Note: Multi-Agent Reflection is more architecture than library. The canonical realisation is not a single project but a configuration of a general multi-agent framework (CAMEL, AutoGen/AG2, LangGraph, CrewAI) into N parallel critic agents + a synthesiser. The repos above are the closest direct embodiments; production systems typically wire their own.

Known Uses

  • Code-review assistants in IDE/PR-bot ecosystems — multiple specialised reviewers (security scanner agent, performance agent, style agent, test-coverage agent) run in parallel on each PR and a synthesiser produces a single review comment. Pattern is convergent across vendor implementations.
  • AutoGen group-chat production deployments — Writer + nested Critic with multiple reviewer agents is a documented production recipe in the AutoGen examples and in derivative blog-writing and research pipelines.
  • High-stakes content review pipelines — legal, compliance, and factuality critics fan out over the same draft (regulated industries: finance, healthcare, pharma marketing).
  • ChatEval-style LLM-as-judge ensembles for benchmark evaluation — multiple critic personas score the same output; synthesis produces the final score. Increasingly standard in eval rigs where single-judge bias is a known confound.
  • Refines O5 Evaluator-Optimizer — O5 is the single-judge case; O9 generalises the judge to N parallel critics + synthesis. The pattern boundary is "one judge or many."
  • Sibling of R17 Self-Consistency Voting — both achieve reliability through multiple independent assessments.

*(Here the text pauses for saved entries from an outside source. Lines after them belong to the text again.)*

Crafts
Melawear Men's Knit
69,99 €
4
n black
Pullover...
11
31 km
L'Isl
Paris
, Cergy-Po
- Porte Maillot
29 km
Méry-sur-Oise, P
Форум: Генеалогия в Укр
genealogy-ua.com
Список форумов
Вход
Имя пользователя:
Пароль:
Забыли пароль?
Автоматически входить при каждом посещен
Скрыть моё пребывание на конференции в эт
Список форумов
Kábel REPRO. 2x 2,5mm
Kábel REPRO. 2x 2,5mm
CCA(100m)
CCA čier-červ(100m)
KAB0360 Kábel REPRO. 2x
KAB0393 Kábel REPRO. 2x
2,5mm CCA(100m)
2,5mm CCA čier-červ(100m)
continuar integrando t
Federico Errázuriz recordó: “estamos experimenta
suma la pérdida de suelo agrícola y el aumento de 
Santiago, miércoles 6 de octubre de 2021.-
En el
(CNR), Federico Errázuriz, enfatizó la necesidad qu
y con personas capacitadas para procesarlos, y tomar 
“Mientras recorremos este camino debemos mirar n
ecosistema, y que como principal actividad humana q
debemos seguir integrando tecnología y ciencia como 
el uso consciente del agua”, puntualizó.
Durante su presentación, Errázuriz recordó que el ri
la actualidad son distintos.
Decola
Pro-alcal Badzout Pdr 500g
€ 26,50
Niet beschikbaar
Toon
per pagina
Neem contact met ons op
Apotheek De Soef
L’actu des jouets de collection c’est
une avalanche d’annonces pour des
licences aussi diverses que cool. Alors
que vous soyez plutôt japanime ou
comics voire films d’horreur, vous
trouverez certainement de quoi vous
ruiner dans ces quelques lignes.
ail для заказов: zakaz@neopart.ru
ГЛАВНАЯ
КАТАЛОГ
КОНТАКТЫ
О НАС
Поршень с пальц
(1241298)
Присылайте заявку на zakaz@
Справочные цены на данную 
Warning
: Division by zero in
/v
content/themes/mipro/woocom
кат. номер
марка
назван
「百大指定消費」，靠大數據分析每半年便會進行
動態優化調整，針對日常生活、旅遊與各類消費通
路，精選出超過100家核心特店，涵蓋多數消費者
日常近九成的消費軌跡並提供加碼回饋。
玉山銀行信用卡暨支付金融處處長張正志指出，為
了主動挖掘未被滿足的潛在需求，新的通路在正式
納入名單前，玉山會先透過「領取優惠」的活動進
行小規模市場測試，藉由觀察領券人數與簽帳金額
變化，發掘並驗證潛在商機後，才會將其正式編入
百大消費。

R17 samples one model many times and votes (independence via stochastic variation); O9 uses distinct critic agents (independence via deliberately-engineered perspective variation) and synthesises. R17 is cheaper; O9 covers multi-lens review R17 cannot.
  • Distinct from R8 Self-Refine — R8 is one model in three roles; O9 is many agents with distinct personas, often distinct models. R8 shares blind spots by construction; O9 is built to break them.
  • Distinct from O12 Debate / Deliberation — O9 critics independently review (lens-based critique, no cross-talk); O12 agents argue opposing positions and rebut each other before synthesis. O9 marginalises over perspectives; O12 stress-tests through adversarial exchange.
  • Composes with O4 Parallelization — the critic fan-out is an O4 sectioning move; sequential critics erase the latency benefit with no quality gain.
  • Composes with V9 Bounded Execution — contradictory critics can hold the loop open indefinitely without a cap.
  • Composes with V14 Trajectory Logging — per-critic critiques must be inspectable for contradiction diagnosis and contribution-rate audits.
  • Pairs with V1 Human-in-the-Loop — a high-stakes lens (legal, safety) can be a human critic in the fan-out, mixing LLM and human reviewers without changing the pattern's shape.
  • Pairs with V15 LLM-as-Judge — every critic in O9 is an LLM-as-Judge instance; O9 is the orchestration that turns N V15 calls into a single verdict.
  • Uses S3 Persona, S5 Constraint Framing, S6 Output Template — each critic's session is built from Signal-layer artifacts; structured critique schemas (S6) are what make synthesis tractable.

Sources

  • Ng, A. (2024) — "Agentic Design Patterns" series; Multi-Agent Collaboration as one of four core patterns. The clearest articulation of distinct critic agents focused on distinct aspects.
  • Du, Y. et al. (2023) — "Improving Factuality and Reasoning in Language Models through Multiagent Debate" (arXiv 2305.14325; ICML 2024). Empirical demonstration that multi-agent critique improves accuracy and reasoning over single-agent baselines.
  • Chan, C.-M. et al. (2023) — "ChatEval: Towards Better LLM-based Evaluators through Multi-Agent Debate" (arXiv 2308.07201). Diverse role prompts as the operational mechanism for genuine independence.
  • Anthropic — "Building Effective Agents" (2024). Frames the evaluator-optimizer / multi-critic axis as a core workflow pattern.
  • arXiv 2601.03624 — 46-pattern multi-agent catalog; ensemble-critique and debate variants distinguished.